# Determining whether signal meets the 12 dB SINAD voltage

The specification for a certain radio receiver says: Typically 12dB SINAD NBFM for 0.15uV at 145MHz. If I understand correctly, this means that the received radio wave should have a voltage level of at least 0.15uV for the receiver to produce a signal with a quality of 12dB SINAD. I know how to calculate the signal power with the link equation, I can also calculate the electric field intensity of the EM wave, but I don't see how I can calculate the voltage level of a signal. How do I verify that my transmitted radio wave will meet this voltage requirement?

The specification means $$0.15\ \mu\text{V}$$ at the input terminals of the receiver, so this voltage across a $$50\ \Omega$$ load.

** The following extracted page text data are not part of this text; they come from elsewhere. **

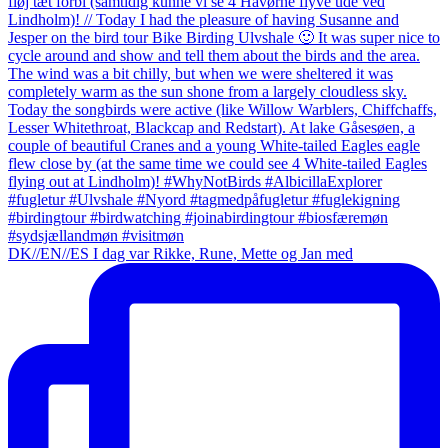
DK//EN//ES I dag var Rikke, Rune, Mette og Jan med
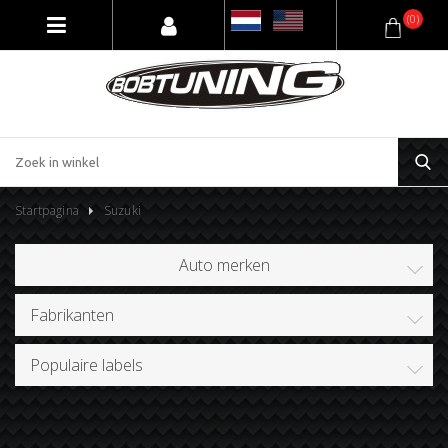
(0)
Startpagina
Suzuki
Auto merken
Fabrikanten
Populaire labels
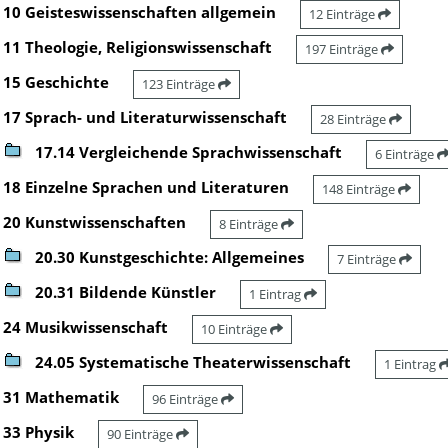
10 Geisteswissenschaften allgemein
12 Einträge
11 Theologie, Religionswissenschaft
197 Einträge
15 Geschichte
123 Einträge
17 Sprach- und Literaturwissenschaft
28 Einträge
17.14 Vergleichende Sprachwissenschaft
6 Einträge
18 Einzelne Sprachen und Literaturen
148 Einträge
20 Kunstwissenschaften
8 Einträge
20.30 Kunstgeschichte: Allgemeines
7 Einträge
20.31 Bildende Künstler
1 Eintrag
24 Musikwissenschaft
10 Einträge
24.05 Systematische Theaterwissenschaft
1 Eintrag
31 Mathematik
96 Einträge
33 Physik
90 Einträge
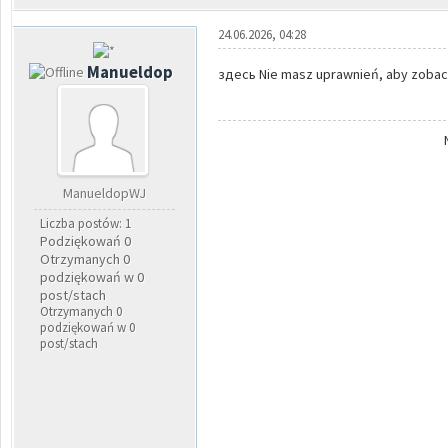
24.06.2026, 04:28
Manueldop
здесь Nie masz uprawnień, aby zobacz
ManueldopWJ
Liczba postów: 1
Podziękowań 0
Otrzymanych 0
podziękowań w 0
post/stach
Otrzymanych 0
podziękowań w 0
post/stach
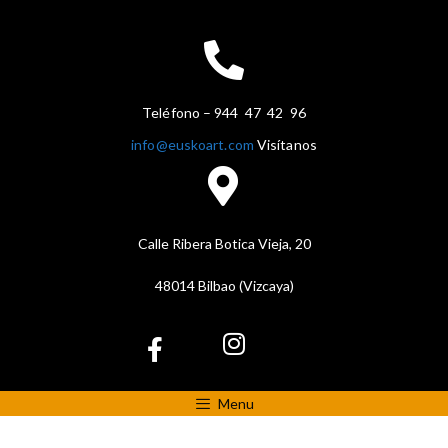
Teléfono – 944 47 42 96
info@euskoart.com
Visítanos
Calle Ribera Botica Vieja, 20
48014 Bilbao (Vizcaya)
Menu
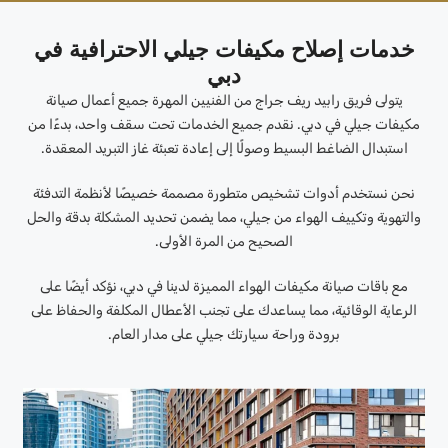
خدمات إصلاح مكيفات جيلي الاحترافية في
دبي
يتولى فريق رابيد ريف جراج من الفنيين المهرة جميع أعمال صيانة
مكيفات جيلي في دبي. نقدم جميع الخدمات تحت سقف واحد، بدءًا من
استبدال الضاغط البسيط وصولًا إلى إعادة تعبئة غاز التبريد المعقدة.
نحن نستخدم أدوات تشخيص متطورة مصممة خصيصًا لأنظمة التدفئة
والتهوية وتكييف الهواء من جيلي، مما يضمن تحديد المشكلة بدقة والحل
الصحيح من المرة الأولى.
مع باقات صيانة مكيفات الهواء المميزة لدينا في دبي، نؤكد أيضًا على
الرعاية الوقائية، مما يساعدك على تجنب الأعطال المكلفة والحفاظ على
برودة وراحة سيارتك جيلي على مدار العام.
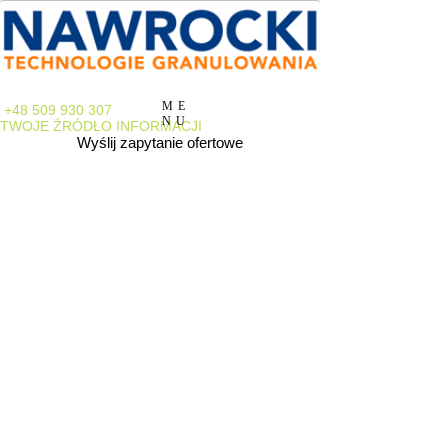
ME
+48 509 930 307
NU
TWOJE ŹRÓDŁO INFORMACJI
Wyślij zapytanie ofertowe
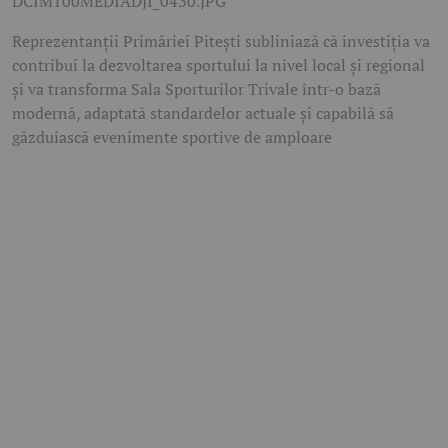
DCIM100MEDIADJI_0430.JPG
Reprezentanții Primăriei Pitești subliniază că investiția va
contribui la dezvoltarea sportului la nivel local și regional
și va transforma Sala Sporturilor Trivale într-o bază
modernă, adaptată standardelor actuale și capabilă să
găzduiască evenimente sportive de amploare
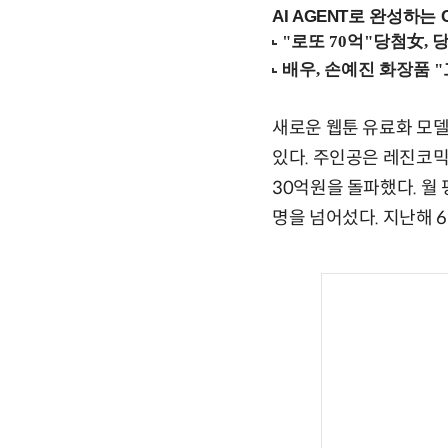
AI AGENT로 완성하는 C
새로운 웹툰 유료화 모
있다. 주인공은 레진코믹
30억원을 돌파했다. 월 
명을 넘어섰다. 지난해 6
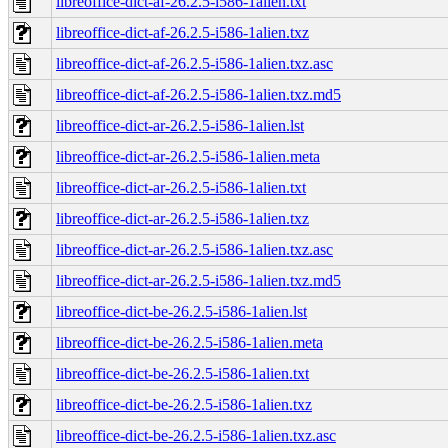
libreoffice-dict-af-26.2.5-i586-1alien.txt
libreoffice-dict-af-26.2.5-i586-1alien.txz
libreoffice-dict-af-26.2.5-i586-1alien.txz.asc
libreoffice-dict-af-26.2.5-i586-1alien.txz.md5
libreoffice-dict-ar-26.2.5-i586-1alien.lst
libreoffice-dict-ar-26.2.5-i586-1alien.meta
libreoffice-dict-ar-26.2.5-i586-1alien.txt
libreoffice-dict-ar-26.2.5-i586-1alien.txz
libreoffice-dict-ar-26.2.5-i586-1alien.txz.asc
libreoffice-dict-ar-26.2.5-i586-1alien.txz.md5
libreoffice-dict-be-26.2.5-i586-1alien.lst
libreoffice-dict-be-26.2.5-i586-1alien.meta
libreoffice-dict-be-26.2.5-i586-1alien.txt
libreoffice-dict-be-26.2.5-i586-1alien.txz
libreoffice-dict-be-26.2.5-i586-1alien.txz.asc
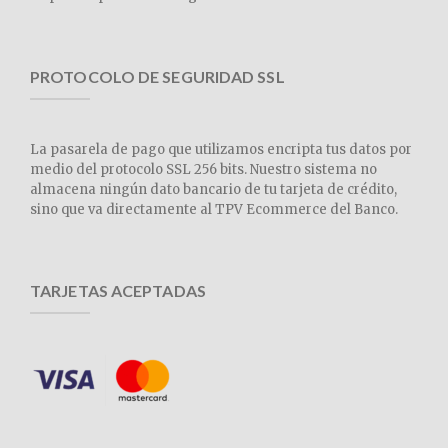
PROTOCOLO DE SEGURIDAD SSL
La pasarela de pago que utilizamos encripta tus datos por
medio del protocolo SSL 256 bits. Nuestro sistema no
almacena ningún dato bancario de tu tarjeta de crédito,
sino que va directamente al TPV Ecommerce del Banco.
TARJETAS ACEPTADAS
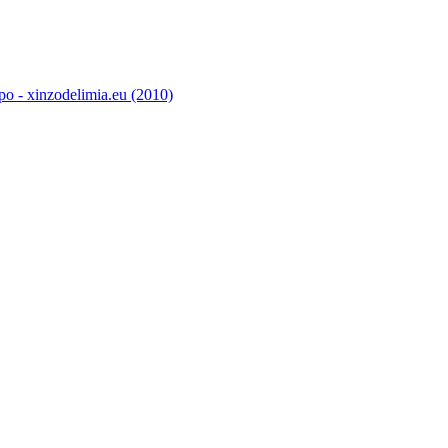
o - xinzodelimia.eu (2010)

Power in a resistor can be calculated with
$$P={V^2}/{R}$$
so $$0.15\text{ }\mu\text{V}$$ is a power of $${(0.15 \times 10^{-6})^2 } /{50} = 4.5 \times 10^{-16} \text{ W}$$ (or ask google)

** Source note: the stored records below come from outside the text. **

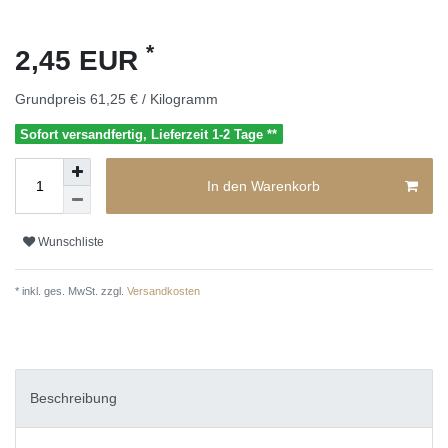
*
2,45 EUR
Grundpreis
61,25 € / Kilogramm
Sofort versandfertig, Lieferzeit 1-2 Tage **
In den Warenkorb
Wunschliste
* inkl. ges. MwSt. zzgl.
Versandkosten
Beschreibung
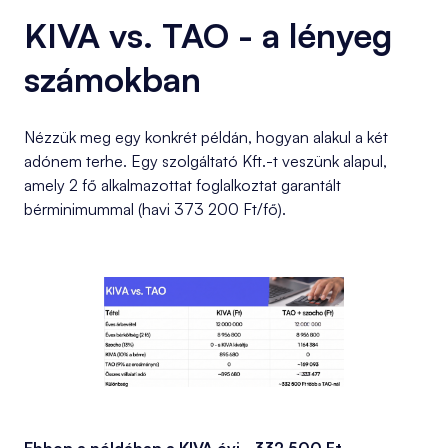
KIVA vs. TAO - a lényeg
számokban
Nézzük meg egy konkrét példán, hogyan alakul a két
adónem terhe. Egy szolgáltató Kft.-t veszünk alapul,
amely 2 fő alkalmazottat foglalkoztat garantált
bérminimummal (havi 373 200 Ft/fő).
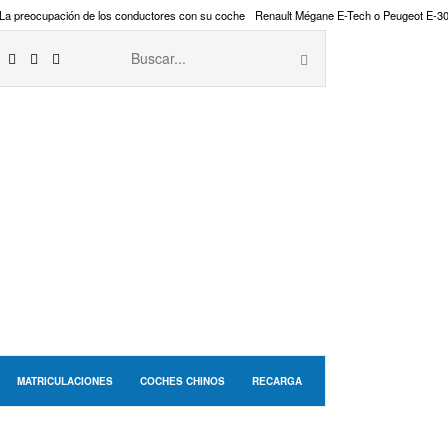
La preocupación de los conductores con su coche
Renault Mégane E-Tech o Peugeot E-3
MATRICULACIONES
COCHES CHINOS
RECARGA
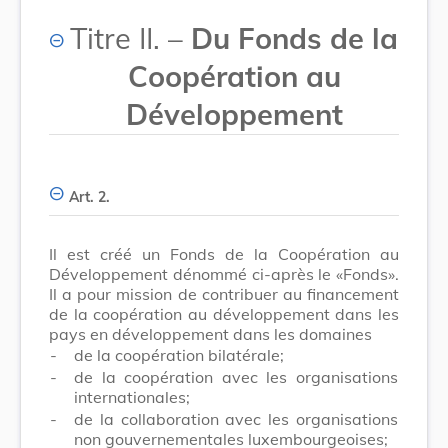
Titre II. –
Du Fonds de la
Coopération au
Développement
Art. 2.
Il est créé un Fonds de la Coopération au
Développement dénommé ci-après le «Fonds».
Il a pour mission de contribuer au financement
de la coopération au développement dans les
pays en développement dans les domaines
-
de la coopération bilatérale;
-
de la coopération avec les organisations
internationales;
-
de la collaboration avec les organisations
non gouvernementales luxembourgeoises;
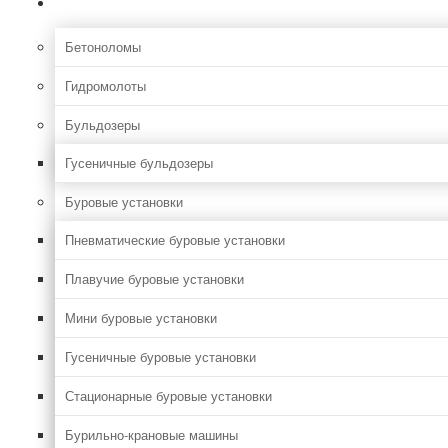
Строительная
Бетоноломы
Гидромолоты
Бульдозеры
Гусеничные бульдозеры
Буровые установки
Пневматические буровые установки
Плавучие буровые установки
Мини буровые установки
Гусеничные буровые установки
Стационарные буровые установки
Бурильно-крановые машины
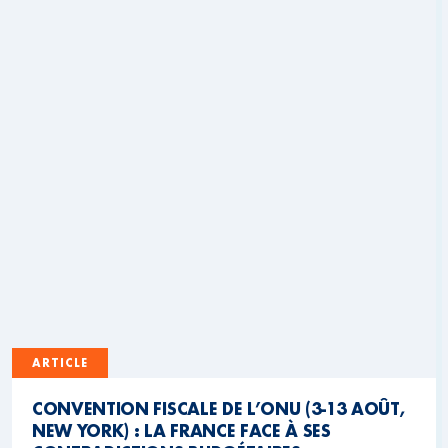
ARTICLE
CONVENTION FISCALE DE L’ONU (3-13 AOÛT,
NEW YORK) : LA FRANCE FACE À SES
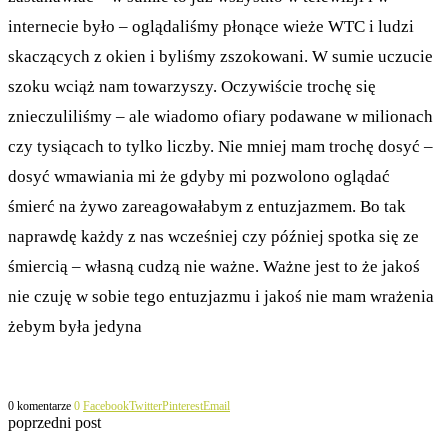
internecie było – oglądaliśmy płonące wieże WTC i ludzi
skaczących z okien i byliśmy zszokowani. W sumie uczucie
szoku wciąż nam towarzyszy. Oczywiście trochę się
znieczuliliśmy – ale wiadomo ofiary podawane w milionach
czy tysiącach to tylko liczby. Nie mniej mam trochę dosyć –
dosyć wmawiania mi że gdyby mi pozwolono oglądać
śmierć na żywo zareagowałabym z entuzjazmem. Bo tak
naprawdę każdy z nas wcześniej czy później spotka się ze
śmiercią – własną cudzą nie ważne. Ważne jest to że jakoś
nie czuję w sobie tego entuzjazmu i jakoś nie mam wrażenia
żebym była jedyna
0 komentarze
0
Facebook
Twitter
Pinterest
Email
poprzedni post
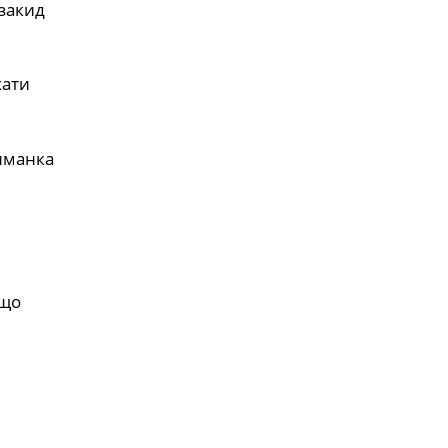
 закид
хати
иманка
 що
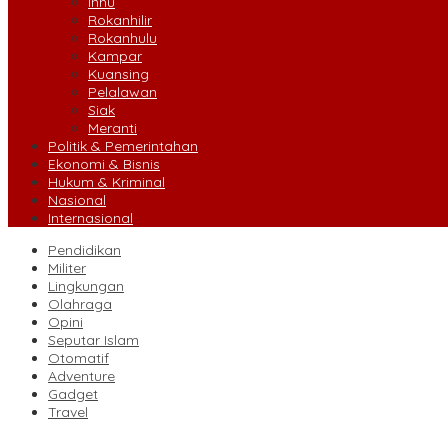
Inhu
Rokanhilir
Rokanhulu
Kampar
Kuansing
Pelalawan
Siak
Meranti
Politik & Pemerintahan
Ekonomi & Bisnis
Hukum & Kriminal
Nasional
Internasional
Pendidikan
Militer
Lingkungan
Olahraga
Opini
Seputar Islam
Otomatif
Adventure
Gadget
Travel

This is -123.5 dBm into the receiver.

For interest, if the receiver is 25 kHz wide, and needs about 6 dB S/N to achieve that SINAD, then the receiver noise figure is an amazing 3 dB. Put another way, thermal noise at room temperature, in 25 kHz, is already -127 dBm, so the receiver is about as sensitive as it could possibly be for terrestrial communications.

You must also know the impedance of the receiver which is typically 50 ohms. Convert the received signal from dBm to Watts. Then the input voltage is sqrt ( P * R )

We usually work this the other way around: Convert 0.15 uV into 50 Ohms to dBm which is -123.5 dBm. If your signal is greather than that you are Ok. Say your received signal is -100 dBm you have a 23.5 dB fade margin.